You can get a "basin wrench socket" at blowes. It's the jaw of a basin wrench with a 3/8" square hole for a ratchet extension. Pickup a few 3/8" drive extensions and you good to go. It's made life easy for me a few times.


----------



## muck (Oct 10, 2008)

Protech said:


> You can get a "basin wrench socket" at blowes. It's the jaw of a basin wrench with a 3/8" square hole for a ratchet extension. Pickup a few 3/8" drive extensions and you good to go. It's made life easy for me a few times.

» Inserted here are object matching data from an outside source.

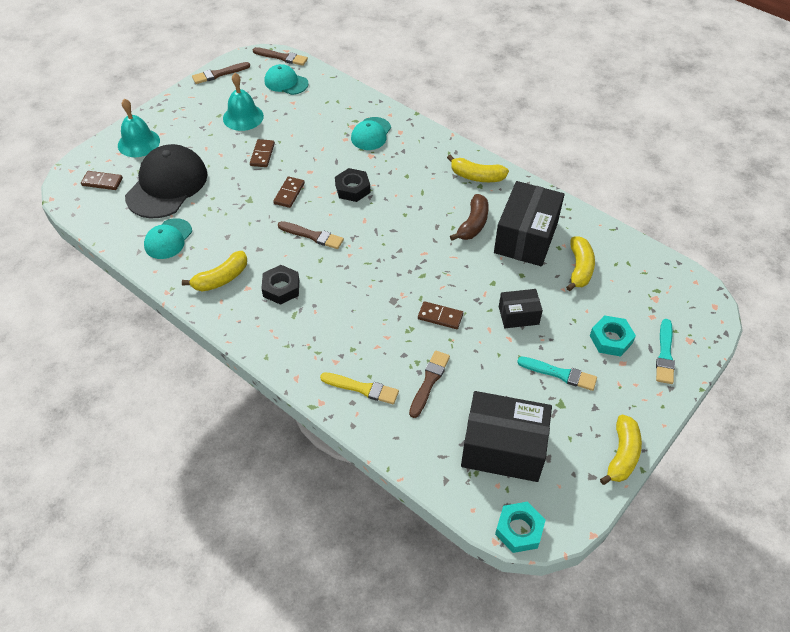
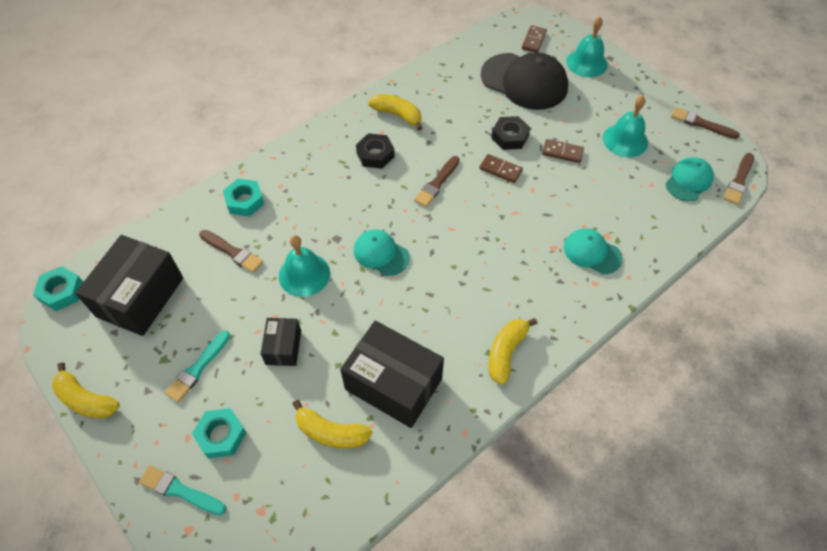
camera: 100 degrees right, 5 degrees up
turquoise cap [144,218,192,259] -> turquoise cap moved to [354,230,410,276]
yellow banana [182,251,247,292] -> yellow banana turned 150 degrees clockwise [368,94,422,131]
brown brush [192,62,250,84] -> brown brush turned 45 degrees counterclockwise [671,107,740,139]
yellow brush [320,372,399,404] -> turquoise nut [223,179,264,217]
black nut [335,168,371,202] -> black nut moved to [491,116,530,150]
brown domino [418,301,463,329] -> turquoise bell [279,235,330,297]
brown banana [450,194,489,241] -> none

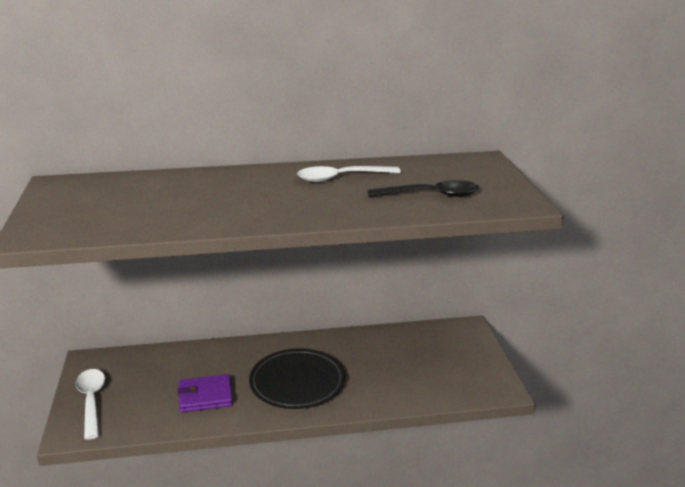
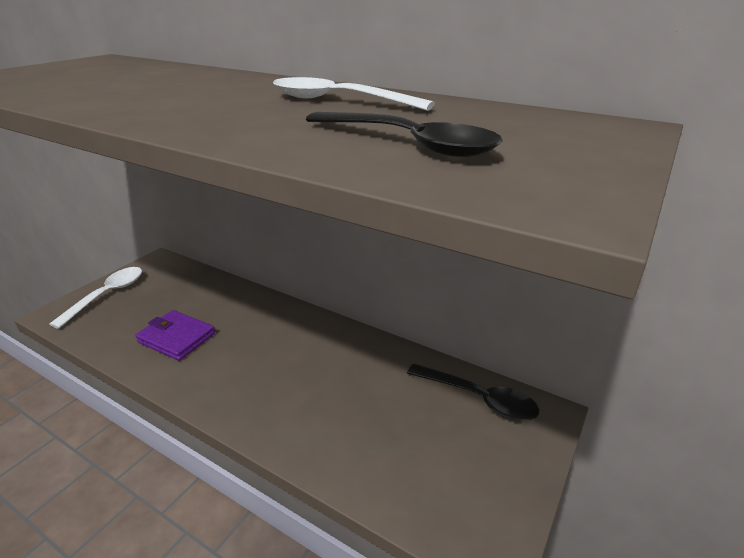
camera: 40 degrees right, 5 degrees up
black plate [249,348,345,409] -> none
none -> black spoon [407,363,539,421]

 Thats a good idea. I'll have to pick one up


----------



## user4 (Jun 12, 2008)

A 7/8" crowfoot works just fine on basin nuts.


----------



## Wethead (Oct 13, 2008)

Nice Job.

You know the saying, No actually you lived it, but the saying is:

"Necessity is the mother of invention"


----------



## Titan (Oct 22, 2008)

*Mother of Invention???*

I thought Frank Zappa was the Mother of Invention.

Oops, I'm giving away my age!


----------



## user4 (Jun 12, 2008)

Titan said:


> I thought Frank Zappa was the Mother of Invention.


Only because MGM Records forced it on him.

They didn't like Zappa and The Mothers.


----------